STUD manager Debbie Brown is refusing to leave the Cawarral property at the centre of a Hendra virus outbreak.
“Until someone can assure me I don't have a deadly disease, how can I risk passing it on to my children,” she said yesterday from inside the J4S Equine Nursery.
Government officials yesterday confirmed that a prized mare that died at the weekend was killed by the virus that is carried by flying foxes and can spread from horses to humans.
Debbie, who was sprayed with fluid from the horse before it died at the nursery on Cawarral Road, is angry and frustrated at the time it's taking to carry out tests that will reveal her fate.
There have been 11 Hendra virus outbreaks in horses in Australia. Four have led to human infection and three of the six people to contract it have died.
“I might have something that has killed three people,” she said. “But I can't have a test yet because there is a five-day incubation period.”
So, along with horseman Adrian Daniels, she's in self-imposed quarantine on the property.
“I've been told that if I get scrubbed with the right combination of chemicals, I can go home. But no one can give me any assurance that I am not carrying this disease, so how can I leave?”
With children aged 17 and 14, she's taking no chances, but she's not lost her sense of humour.
Asked how she was feeling, she said: “I have a headache, but that might be the beer.
“If anyone wants to leave a case of XXXX heavy at the front gate in lieu of flowers, that would be good.”
Debbie and vet Paul McCosker from Yeppoon called the Biosecurity Queensland hotline on Saturday when samples were taken from the horse.
The mare, Jackowah's Regal Princess, was being prepared for the Magic Millions performance horse sale.

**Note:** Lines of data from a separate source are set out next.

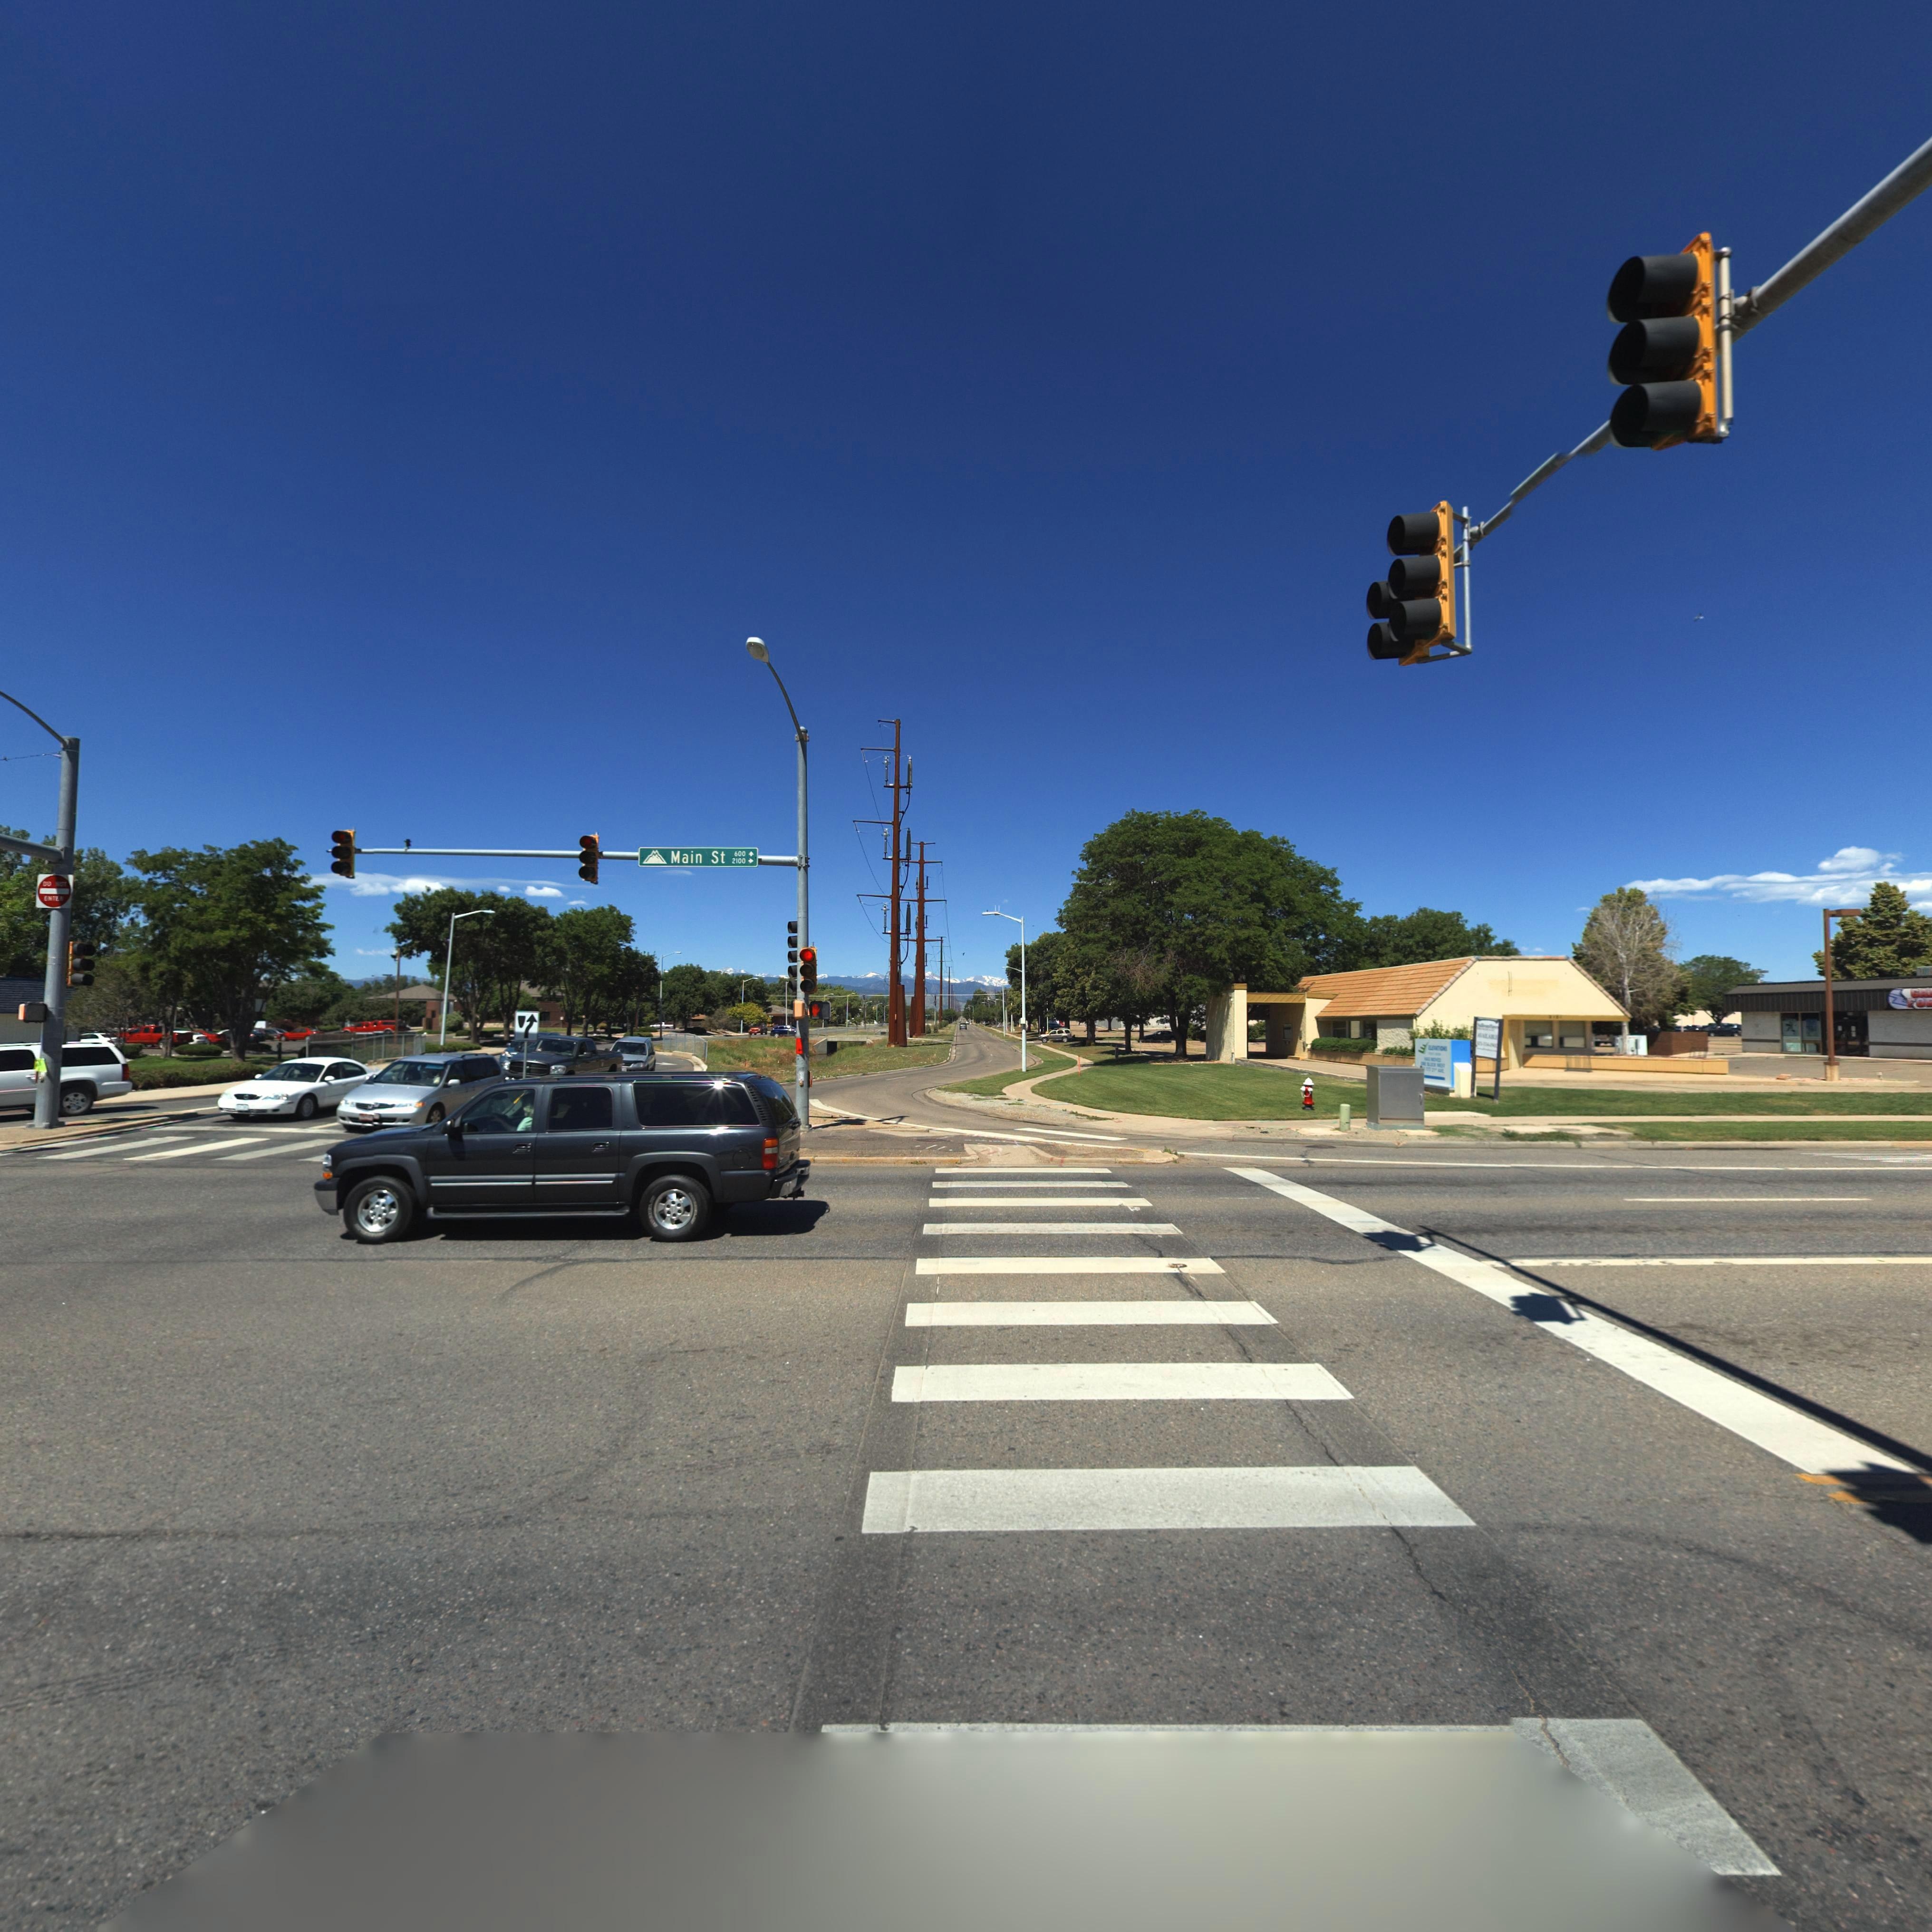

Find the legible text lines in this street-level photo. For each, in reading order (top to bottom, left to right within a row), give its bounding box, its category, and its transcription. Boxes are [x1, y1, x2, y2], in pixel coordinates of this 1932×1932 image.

[670, 850, 725, 864] StreetName: Main St
[734, 850, 745, 857] StreetNumberRange: 600
[732, 857, 754, 864] StreetNumberRange: 2100->
[1910, 988, 1928, 997] BusinessName: GA
[1905, 997, 1925, 1007] BusinessName: FO
[1548, 1014, 1563, 1019] StreetNumber: 2102
[1428, 1044, 1447, 1051] BusinessName: ELEVATIONS
[1431, 1067, 1444, 1073] StreetName: 2*** AVE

The vet was first called on Thursday when it first showed signs of illness. By Friday it was gravely ill and a vet prescribed antibiotics.
Nursery co-owner John Brady said yesterday he feared other horses would have to be destroyed and told reporters he thought his business would be devastated.
Yesterday afternoon, as scientists carried out tests on the 30 horses at the nursery, a hurriedly scribbled sign warned visitors to stay away.
Next to it was a small official notice about the quarantine advising that anyone who enters the property faces a fine of 1000 penalty points and up to a year in prison.
Debbie said she was convinced the outbreak was caused by a bat defecating in the horses' water or feed.
“When the concerns were first raised on Saturday tests were carried out but it took 36 hours to get samples to a laboratory. I'm afraid that delay is unacceptable to me.”
Nursery owners John and Christine Brady have been in Brisbane and were not exposed to the affected horse.
But other staff were in direct contact.
The nursery keeps thoroughbreds and show horses and prepares clients' horses for breeding and sales.
There were a number of horses clearly visible from the road on the property yesterday.